* _TASK INSTRUCTIONS_: Go through the entries below and give the number of lines that have the string "Valle", and only that.
BEGIN DATA TO PROCESS
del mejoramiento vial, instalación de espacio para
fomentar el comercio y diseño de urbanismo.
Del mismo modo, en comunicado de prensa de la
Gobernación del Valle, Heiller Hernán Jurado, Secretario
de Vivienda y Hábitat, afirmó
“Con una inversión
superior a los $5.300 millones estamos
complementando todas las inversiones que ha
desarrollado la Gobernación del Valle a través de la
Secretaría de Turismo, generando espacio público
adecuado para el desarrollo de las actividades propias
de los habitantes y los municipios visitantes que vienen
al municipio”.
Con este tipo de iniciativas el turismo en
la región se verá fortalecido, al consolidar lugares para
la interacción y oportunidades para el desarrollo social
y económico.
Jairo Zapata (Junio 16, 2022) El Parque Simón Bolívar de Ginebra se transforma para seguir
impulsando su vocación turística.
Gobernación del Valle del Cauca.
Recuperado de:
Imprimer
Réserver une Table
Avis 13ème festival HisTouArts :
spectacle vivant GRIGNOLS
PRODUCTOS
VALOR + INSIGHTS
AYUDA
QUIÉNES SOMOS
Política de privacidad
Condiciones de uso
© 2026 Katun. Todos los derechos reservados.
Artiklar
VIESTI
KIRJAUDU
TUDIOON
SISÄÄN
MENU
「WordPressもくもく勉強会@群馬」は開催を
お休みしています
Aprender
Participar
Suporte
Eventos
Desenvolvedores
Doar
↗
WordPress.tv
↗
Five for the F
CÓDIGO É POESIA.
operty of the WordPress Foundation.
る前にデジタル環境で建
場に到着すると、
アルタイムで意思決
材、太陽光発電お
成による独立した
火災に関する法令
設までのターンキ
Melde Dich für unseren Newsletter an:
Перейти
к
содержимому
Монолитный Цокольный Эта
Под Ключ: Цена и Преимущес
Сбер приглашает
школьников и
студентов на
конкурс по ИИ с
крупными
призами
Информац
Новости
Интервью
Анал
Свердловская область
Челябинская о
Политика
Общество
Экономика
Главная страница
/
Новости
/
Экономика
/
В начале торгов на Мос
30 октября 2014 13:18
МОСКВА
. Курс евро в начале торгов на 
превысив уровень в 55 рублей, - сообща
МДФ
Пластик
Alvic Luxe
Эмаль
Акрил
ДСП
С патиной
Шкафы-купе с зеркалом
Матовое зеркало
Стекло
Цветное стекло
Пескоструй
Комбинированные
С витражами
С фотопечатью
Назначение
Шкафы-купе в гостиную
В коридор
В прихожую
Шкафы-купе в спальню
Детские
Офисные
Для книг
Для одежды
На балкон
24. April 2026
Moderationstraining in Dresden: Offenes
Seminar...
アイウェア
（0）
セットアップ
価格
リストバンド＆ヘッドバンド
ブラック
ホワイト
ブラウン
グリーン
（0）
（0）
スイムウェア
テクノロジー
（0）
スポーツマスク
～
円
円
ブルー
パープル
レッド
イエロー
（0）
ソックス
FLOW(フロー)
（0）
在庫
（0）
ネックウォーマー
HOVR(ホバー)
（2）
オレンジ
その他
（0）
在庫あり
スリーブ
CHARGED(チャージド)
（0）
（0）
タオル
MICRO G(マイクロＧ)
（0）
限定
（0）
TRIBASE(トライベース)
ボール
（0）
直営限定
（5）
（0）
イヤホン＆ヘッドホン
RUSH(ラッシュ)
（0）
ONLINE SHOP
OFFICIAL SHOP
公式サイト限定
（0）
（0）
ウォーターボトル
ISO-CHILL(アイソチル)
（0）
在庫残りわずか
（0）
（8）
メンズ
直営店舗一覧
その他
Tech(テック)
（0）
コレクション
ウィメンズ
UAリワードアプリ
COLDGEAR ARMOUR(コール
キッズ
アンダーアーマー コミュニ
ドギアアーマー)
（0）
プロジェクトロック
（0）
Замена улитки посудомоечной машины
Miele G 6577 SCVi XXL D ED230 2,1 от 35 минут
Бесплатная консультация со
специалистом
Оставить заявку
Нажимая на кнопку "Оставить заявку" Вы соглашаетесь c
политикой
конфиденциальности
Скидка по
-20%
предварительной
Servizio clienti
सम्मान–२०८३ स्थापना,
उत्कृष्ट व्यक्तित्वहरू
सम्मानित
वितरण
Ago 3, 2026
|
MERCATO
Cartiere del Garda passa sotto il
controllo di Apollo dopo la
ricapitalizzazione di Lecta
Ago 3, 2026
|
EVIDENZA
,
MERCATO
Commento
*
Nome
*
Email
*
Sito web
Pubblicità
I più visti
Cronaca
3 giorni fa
END DATA TO PROCESS
* _SOLUTION TO THIS EXERCISE_: 3